(Records from a collection)
▶
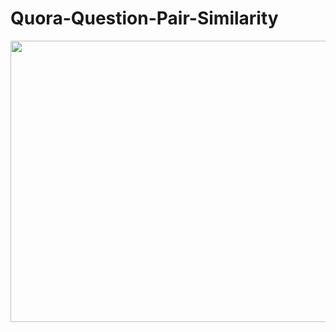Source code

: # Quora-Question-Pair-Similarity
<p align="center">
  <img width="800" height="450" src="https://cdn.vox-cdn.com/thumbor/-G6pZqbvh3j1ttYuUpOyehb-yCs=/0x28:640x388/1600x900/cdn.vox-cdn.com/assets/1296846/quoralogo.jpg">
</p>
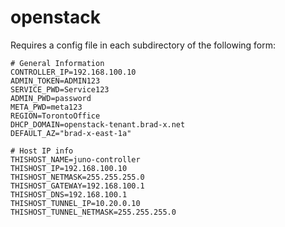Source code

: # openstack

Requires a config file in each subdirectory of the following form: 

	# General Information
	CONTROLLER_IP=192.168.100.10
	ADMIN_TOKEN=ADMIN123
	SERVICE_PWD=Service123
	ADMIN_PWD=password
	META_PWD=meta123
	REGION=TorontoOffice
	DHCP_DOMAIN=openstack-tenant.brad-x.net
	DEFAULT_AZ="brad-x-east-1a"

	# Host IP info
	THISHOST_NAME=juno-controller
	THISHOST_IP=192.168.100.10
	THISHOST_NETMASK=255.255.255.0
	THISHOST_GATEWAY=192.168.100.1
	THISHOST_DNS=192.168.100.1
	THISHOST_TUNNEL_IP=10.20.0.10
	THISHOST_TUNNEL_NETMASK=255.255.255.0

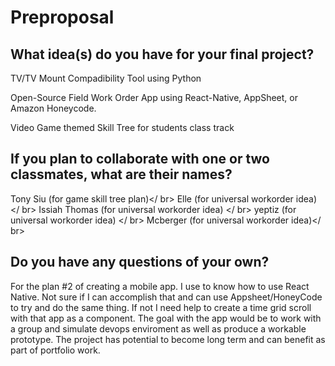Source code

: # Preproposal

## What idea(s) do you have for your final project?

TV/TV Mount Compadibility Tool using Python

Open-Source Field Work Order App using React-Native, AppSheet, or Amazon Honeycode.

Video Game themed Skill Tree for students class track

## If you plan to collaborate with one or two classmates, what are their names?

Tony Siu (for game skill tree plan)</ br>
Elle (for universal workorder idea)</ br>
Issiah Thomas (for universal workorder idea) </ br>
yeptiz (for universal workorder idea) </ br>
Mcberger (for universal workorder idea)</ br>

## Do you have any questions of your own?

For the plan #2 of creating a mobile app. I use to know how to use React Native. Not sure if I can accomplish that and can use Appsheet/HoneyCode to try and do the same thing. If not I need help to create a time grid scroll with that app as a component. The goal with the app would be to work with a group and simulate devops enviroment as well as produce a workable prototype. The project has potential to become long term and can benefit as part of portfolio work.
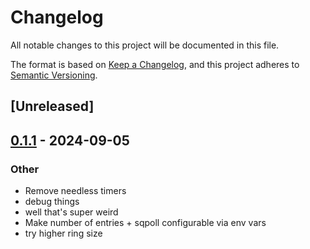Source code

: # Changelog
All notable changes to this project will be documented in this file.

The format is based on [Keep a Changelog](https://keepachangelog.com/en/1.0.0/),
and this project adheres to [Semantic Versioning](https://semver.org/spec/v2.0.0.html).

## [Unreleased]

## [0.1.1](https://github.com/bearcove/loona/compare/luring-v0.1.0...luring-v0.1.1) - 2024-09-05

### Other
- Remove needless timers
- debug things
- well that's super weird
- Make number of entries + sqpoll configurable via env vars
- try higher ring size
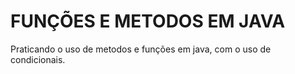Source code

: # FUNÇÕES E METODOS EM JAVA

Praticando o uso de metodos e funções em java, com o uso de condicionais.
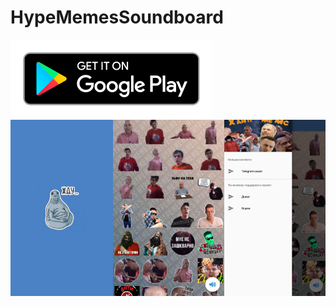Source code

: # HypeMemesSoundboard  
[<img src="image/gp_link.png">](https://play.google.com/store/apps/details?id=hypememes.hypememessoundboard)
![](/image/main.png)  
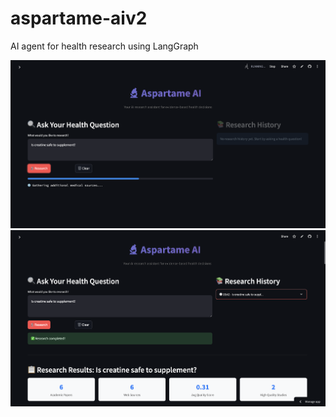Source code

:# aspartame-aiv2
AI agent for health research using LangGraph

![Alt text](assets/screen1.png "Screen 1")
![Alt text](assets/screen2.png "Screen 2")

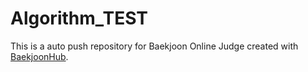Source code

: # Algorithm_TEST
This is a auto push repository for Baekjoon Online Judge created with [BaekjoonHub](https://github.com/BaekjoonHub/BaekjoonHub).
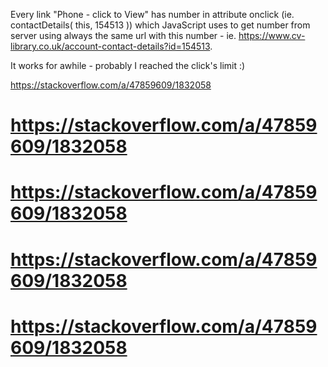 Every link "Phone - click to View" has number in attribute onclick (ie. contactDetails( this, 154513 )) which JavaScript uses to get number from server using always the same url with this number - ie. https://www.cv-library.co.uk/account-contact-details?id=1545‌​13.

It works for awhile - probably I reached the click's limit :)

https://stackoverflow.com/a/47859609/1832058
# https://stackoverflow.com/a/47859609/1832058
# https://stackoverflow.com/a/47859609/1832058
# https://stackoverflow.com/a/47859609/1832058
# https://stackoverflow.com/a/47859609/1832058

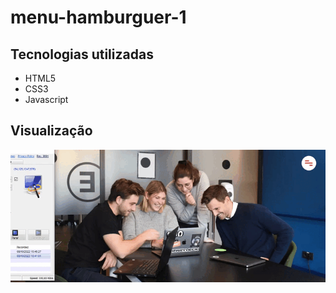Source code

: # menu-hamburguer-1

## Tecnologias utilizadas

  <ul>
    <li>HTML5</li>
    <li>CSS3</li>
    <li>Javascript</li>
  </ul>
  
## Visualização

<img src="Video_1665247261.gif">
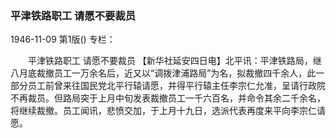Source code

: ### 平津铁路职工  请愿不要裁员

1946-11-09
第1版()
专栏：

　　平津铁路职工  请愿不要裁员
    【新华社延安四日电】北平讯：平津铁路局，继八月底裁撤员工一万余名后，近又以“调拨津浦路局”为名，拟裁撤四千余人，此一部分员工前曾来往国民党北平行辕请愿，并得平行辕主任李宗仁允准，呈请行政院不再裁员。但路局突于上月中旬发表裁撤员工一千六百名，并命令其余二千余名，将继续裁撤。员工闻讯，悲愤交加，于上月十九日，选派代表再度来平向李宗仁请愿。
◀
Each record above should be retyped exactly, with no pictures carried over.

Source code

: # Quora-Question-Pair-Similarity
<p align="center">
  <img width="800" height="450" src="https://cdn.vox-cdn.com/thumbor/-G6pZqbvh3j1ttYuUpOyehb-yCs=/0x28:640x388/1600x900/cdn.vox-cdn.com/assets/1296846/quoralogo.jpg">
</p>
Source code

: # openstack

Requires a config file in each subdirectory of the following form: 

	# General Information
	CONTROLLER_IP=192.168.100.10
	ADMIN_TOKEN=ADMIN123
	SERVICE_PWD=Service123
	ADMIN_PWD=password
	META_PWD=meta123
	REGION=TorontoOffice
	DHCP_DOMAIN=openstack-tenant.brad-x.net
	DEFAULT_AZ="brad-x-east-1a"

	# Host IP info
	THISHOST_NAME=juno-controller
	THISHOST_IP=192.168.100.10
	THISHOST_NETMASK=255.255.255.0
	THISHOST_GATEWAY=192.168.100.1
	THISHOST_DNS=192.168.100.1
	THISHOST_TUNNEL_IP=10.20.0.10
	THISHOST_TUNNEL_NETMASK=255.255.255.0

Source code

: # Preproposal

## What idea(s) do you have for your final project?

TV/TV Mount Compadibility Tool using Python

Open-Source Field Work Order App using React-Native, AppSheet, or Amazon Honeycode.

Video Game themed Skill Tree for students class track

## If you plan to collaborate with one or two classmates, what are their names?

Tony Siu (for game skill tree plan)</ br>
Elle (for universal workorder idea)</ br>
Issiah Thomas (for universal workorder idea) </ br>
yeptiz (for universal workorder idea) </ br>
Mcberger (for universal workorder idea)</ br>

## Do you have any questions of your own?

For the plan #2 of creating a mobile app. I use to know how to use React Native. Not sure if I can accomplish that and can use Appsheet/HoneyCode to try and do the same thing. If not I need help to create a time grid scroll with that app as a component. The goal with the app would be to work with a group and simulate devops enviroment as well as produce a workable prototype. The project has potential to become long term and can benefit as part of portfolio work.
Source code

: # Changelog
All notable changes to this project will be documented in this file.

The format is based on [Keep a Changelog](https://keepachangelog.com/en/1.0.0/),
and this project adheres to [Semantic Versioning](https://semver.org/spec/v2.0.0.html).

## [Unreleased]

## [0.1.1](https://github.com/bearcove/loona/compare/luring-v0.1.0...luring-v0.1.1) - 2024-09-05

### Other
- Remove needless timers
- debug things
- well that's super weird
- Make number of entries + sqpoll configurable via env vars
- try higher ring size
Source code

: # FUNÇÕES E METODOS EM JAVA

Praticando o uso de metodos e funções em java, com o uso de condicionais.
Source code

: # HypeMemesSoundboard  
[<img src="image/gp_link.png">](https://play.google.com/store/apps/details?id=hypememes.hypememessoundboard)
![](/image/main.png)  
Source code

:# aspartame-aiv2
AI agent for health research using LangGraph

![Alt text](assets/screen1.png "Screen 1")
![Alt text](assets/screen2.png "Screen 2")

Source code

: # Algorithm_TEST
This is a auto push repository for Baekjoon Online Judge created with [BaekjoonHub](https://github.com/BaekjoonHub/BaekjoonHub).
 Every link "Phone - click to View" has number in attribute onclick (ie. contactDetails( this, 154513 )) which JavaScript uses to get number from server using always the same url with this number - ie. https://www.cv-library.co.uk/account-contact-details?id=1545‌​13.

It works for awhile - probably I reached the click's limit :)

https://stackoverflow.com/a/47859609/1832058
# https://stackoverflow.com/a/47859609/1832058
# https://stackoverflow.com/a/47859609/1832058
# https://stackoverflow.com/a/47859609/1832058
# https://stackoverflow.com/a/47859609/1832058

Source code

: # menu-hamburguer-1

## Tecnologias utilizadas

  <ul>
    <li>HTML5</li>
    <li>CSS3</li>
    <li>Javascript</li>
  </ul>
  
## Visualização

<img src="Video_1665247261.gif">
Source code

: ### 平津铁路职工  请愿不要裁员

1946-11-09
第1版()
专栏：

　　平津铁路职工  请愿不要裁员
    【新华社延安四日电】北平讯：平津铁路局，继八月底裁撤员工一万余名后，近又以“调拨津浦路局”为名，拟裁撤四千余人，此一部分员工前曾来往国民党北平行辕请愿，并得平行辕主任李宗仁允准，呈请行政院不再裁员。但路局突于上月中旬发表裁撤员工一千六百名，并命令其余二千余名，将继续裁撤。员工闻讯，悲愤交加，于上月十九日，选派代表再度来平向李宗仁请愿。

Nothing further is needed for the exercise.